MATERIAL SHOWN:
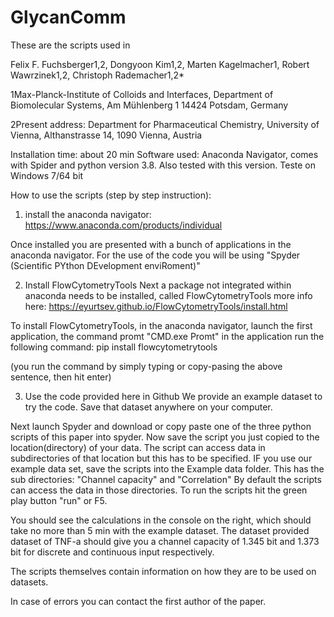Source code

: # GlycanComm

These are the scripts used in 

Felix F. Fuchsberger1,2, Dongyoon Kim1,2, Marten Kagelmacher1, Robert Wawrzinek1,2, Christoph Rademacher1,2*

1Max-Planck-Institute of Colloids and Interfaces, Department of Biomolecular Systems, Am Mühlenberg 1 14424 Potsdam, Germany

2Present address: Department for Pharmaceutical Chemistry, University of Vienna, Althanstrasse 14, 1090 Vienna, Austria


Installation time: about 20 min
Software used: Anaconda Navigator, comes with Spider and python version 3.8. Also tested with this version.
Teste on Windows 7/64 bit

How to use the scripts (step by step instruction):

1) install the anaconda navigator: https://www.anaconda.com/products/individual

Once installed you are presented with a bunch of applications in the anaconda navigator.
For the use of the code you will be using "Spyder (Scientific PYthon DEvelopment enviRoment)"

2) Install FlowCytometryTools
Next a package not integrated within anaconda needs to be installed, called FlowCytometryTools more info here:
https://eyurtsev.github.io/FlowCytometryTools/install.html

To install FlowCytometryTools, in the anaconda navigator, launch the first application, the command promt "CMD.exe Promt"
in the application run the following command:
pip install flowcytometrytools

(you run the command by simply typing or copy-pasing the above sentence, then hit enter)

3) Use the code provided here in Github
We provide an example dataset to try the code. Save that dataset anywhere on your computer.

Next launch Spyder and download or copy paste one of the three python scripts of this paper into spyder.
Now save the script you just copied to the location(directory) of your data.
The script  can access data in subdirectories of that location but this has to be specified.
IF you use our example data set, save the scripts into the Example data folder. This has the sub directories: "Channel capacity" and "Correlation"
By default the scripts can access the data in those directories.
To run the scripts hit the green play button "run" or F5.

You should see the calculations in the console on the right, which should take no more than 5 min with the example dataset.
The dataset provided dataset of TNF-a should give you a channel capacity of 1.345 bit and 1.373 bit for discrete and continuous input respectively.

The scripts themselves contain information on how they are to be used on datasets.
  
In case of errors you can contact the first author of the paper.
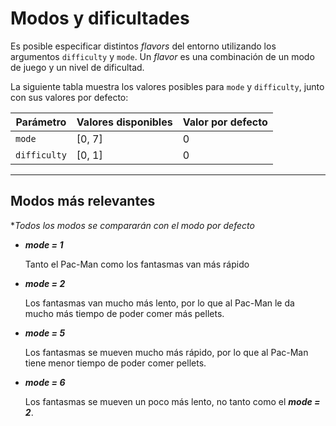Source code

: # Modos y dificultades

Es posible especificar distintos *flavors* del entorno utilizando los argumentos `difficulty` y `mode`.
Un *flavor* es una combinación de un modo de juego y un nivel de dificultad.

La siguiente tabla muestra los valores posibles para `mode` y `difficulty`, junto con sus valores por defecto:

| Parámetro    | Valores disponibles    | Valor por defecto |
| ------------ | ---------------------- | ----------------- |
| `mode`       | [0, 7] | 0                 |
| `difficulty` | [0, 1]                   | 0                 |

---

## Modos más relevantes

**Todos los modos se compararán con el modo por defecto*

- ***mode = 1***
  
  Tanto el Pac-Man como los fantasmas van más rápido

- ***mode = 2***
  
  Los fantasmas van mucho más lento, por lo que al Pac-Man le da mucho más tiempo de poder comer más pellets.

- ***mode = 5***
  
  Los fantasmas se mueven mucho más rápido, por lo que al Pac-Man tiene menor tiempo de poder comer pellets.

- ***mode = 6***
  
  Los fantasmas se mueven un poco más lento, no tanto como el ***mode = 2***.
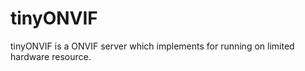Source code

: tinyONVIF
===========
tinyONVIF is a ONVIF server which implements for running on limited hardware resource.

REQUIRED ACTION:
Please transcribe every entry above exactly, leaving out any pictures.

YOUR RESPONSE:
Source code

: # GlycanComm

These are the scripts used in 

Felix F. Fuchsberger1,2, Dongyoon Kim1,2, Marten Kagelmacher1, Robert Wawrzinek1,2, Christoph Rademacher1,2*

1Max-Planck-Institute of Colloids and Interfaces, Department of Biomolecular Systems, Am Mühlenberg 1 14424 Potsdam, Germany

2Present address: Department for Pharmaceutical Chemistry, University of Vienna, Althanstrasse 14, 1090 Vienna, Austria


Installation time: about 20 min
Software used: Anaconda Navigator, comes with Spider and python version 3.8. Also tested with this version.
Teste on Windows 7/64 bit

How to use the scripts (step by step instruction):

1) install the anaconda navigator: https://www.anaconda.com/products/individual

Once installed you are presented with a bunch of applications in the anaconda navigator.
For the use of the code you will be using "Spyder (Scientific PYthon DEvelopment enviRoment)"

2) Install FlowCytometryTools
Next a package not integrated within anaconda needs to be installed, called FlowCytometryTools more info here:
https://eyurtsev.github.io/FlowCytometryTools/install.html

To install FlowCytometryTools, in the anaconda navigator, launch the first application, the command promt "CMD.exe Promt"
in the application run the following command:
pip install flowcytometrytools

(you run the command by simply typing or copy-pasing the above sentence, then hit enter)

3) Use the code provided here in Github
We provide an example dataset to try the code. Save that dataset anywhere on your computer.

Next launch Spyder and download or copy paste one of the three python scripts of this paper into spyder.
Now save the script you just copied to the location(directory) of your data.
The script  can access data in subdirectories of that location but this has to be specified.
IF you use our example data set, save the scripts into the Example data folder. This has the sub directories: "Channel capacity" and "Correlation"
By default the scripts can access the data in those directories.
To run the scripts hit the green play button "run" or F5.

You should see the calculations in the console on the right, which should take no more than 5 min with the example dataset.
The dataset provided dataset of TNF-a should give you a channel capacity of 1.345 bit and 1.373 bit for discrete and continuous input respectively.

The scripts themselves contain information on how they are to be used on datasets.
  
In case of errors you can contact the first author of the paper.
Source code

: # Modos y dificultades

Es posible especificar distintos *flavors* del entorno utilizando los argumentos `difficulty` y `mode`.
Un *flavor* es una combinación de un modo de juego y un nivel de dificultad.

La siguiente tabla muestra los valores posibles para `mode` y `difficulty`, junto con sus valores por defecto:

| Parámetro    | Valores disponibles    | Valor por defecto |
| ------------ | ---------------------- | ----------------- |
| `mode`       | [0, 7] | 0                 |
| `difficulty` | [0, 1]                   | 0                 |

---

## Modos más relevantes

**Todos los modos se compararán con el modo por defecto*

- ***mode = 1***
  
  Tanto el Pac-Man como los fantasmas van más rápido

- ***mode = 2***
  
  Los fantasmas van mucho más lento, por lo que al Pac-Man le da mucho más tiempo de poder comer más pellets.

- ***mode = 5***
  
  Los fantasmas se mueven mucho más rápido, por lo que al Pac-Man tiene menor tiempo de poder comer pellets.

- ***mode = 6***
  
  Los fantasmas se mueven un poco más lento, no tanto como el ***mode = 2***.
Source code

: tinyONVIF
===========
tinyONVIF is a ONVIF server which implements for running on limited hardware resource.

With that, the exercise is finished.